According to Hindenburg, an Adani private organisation purportedly maintained a small ownership stake in Monarch, which had previously worked as the group’s book runner. He said that “this intimate link seems to imply a clear conflict of interest.” The short seller further said that the market value of an Elara fund with a Mauritius address was comprised of 99% of the value of three Adani stocks.
In the past, the business asserted that Hindenburg’s allegations of stock manipulation lacked “substantiality” and were the consequence of a failure to comprehend Indian law. It asserts that it has always made the necessary regulatory disclosures. According to India’s finance secretary, T.V. Somanathan, the Adani debate is “a tempest in a teacup” from a macroeconomic perspective.
SC queries SEBI on potential protections for small investors
The Supreme Court ordered SEBI to submit changes to the regulatory framework on Friday in order to protect Indian investors from events like the collapse of Adani stocks, noting that the total loss suffered by Indian investors as a result of the Adani-Hindenburg issue was in the range of several lakh crores.
The stock market is now a place where investments are made not only by wealthy individuals but also by members of the middle class, according to a bench that included Chief Justice of India (CJI) DY Chandrachud, Justices PS Narasimha, and JB Pardiwala. The bench stated that the SC’s top priority was protecting investors from such volatility. The key fact is that Indian investors experienced a cumulative loss of several lakh crores in investment value.
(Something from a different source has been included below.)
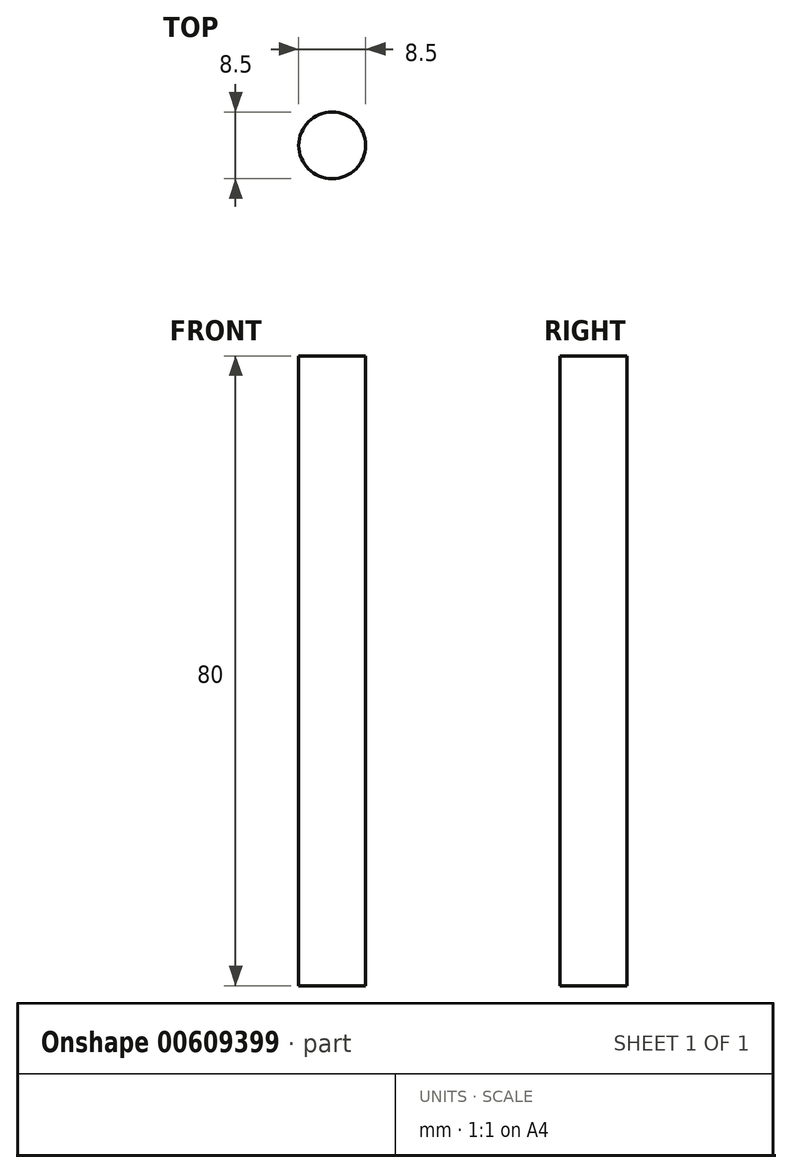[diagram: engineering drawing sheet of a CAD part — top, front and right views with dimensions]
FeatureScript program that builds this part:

“These are amateur investors and young attorneys who are present in court but have no influence.” How can you be sure they are safeguarded? How can we continue to preserve them in the future? “What function should the SEBI have?” While addressing requests for an investigation into the Hindenburg Research study on the Adani businesses, CJI DY Chandrachud made the statement.
The CJI said, “Today’s India is not what it was in 1990, and today’s stock market is not a place where huge investors participate; instead, investments are made by the whole middle class.”
During the hearing, the bench also suggested that a committee of financial sector experts be constituted to reinforce the present financial processes, and that SEBI perform a “threadbare study” of the power it now has and the extra authority it requires to solve these challenges.
In order to protect Indian investors from some of the volatility that has been seen over the past two weeks, we have indicated to the SG (Solicitor General) our concern about the need for the nation’s regulatory structure to be suitably strengthened. As a result, it would be important to assess the regulatory environment, relevant causal variables, and the need to put in place robust mechanisms to protect investors as needed.
We have also questioned the SG about the government’s willingness to join the formation of an expert committee. The SG has also been asked to provide a succinct factual and legal statement by next Monday, the court stated in its decision. According to SEBI’s Solicitor General Tushar Mehta, the situation is being “closely monitored by SEBI.”
“Your Lordships will hear from us, but SEBI is looking into it.” It would be early to speculate on the cause, but the news provided motivation. “Regulations are in place to address the issues, and we are also worried about investors,” added Mehta. While Tiwari has asked the court to create a committee to look into the accusations made in the Hindenburg research report, Sharma has asked the court to look into short sellers Anderson and his associates (in India and the United States) for exploiting innocent investors through short selling.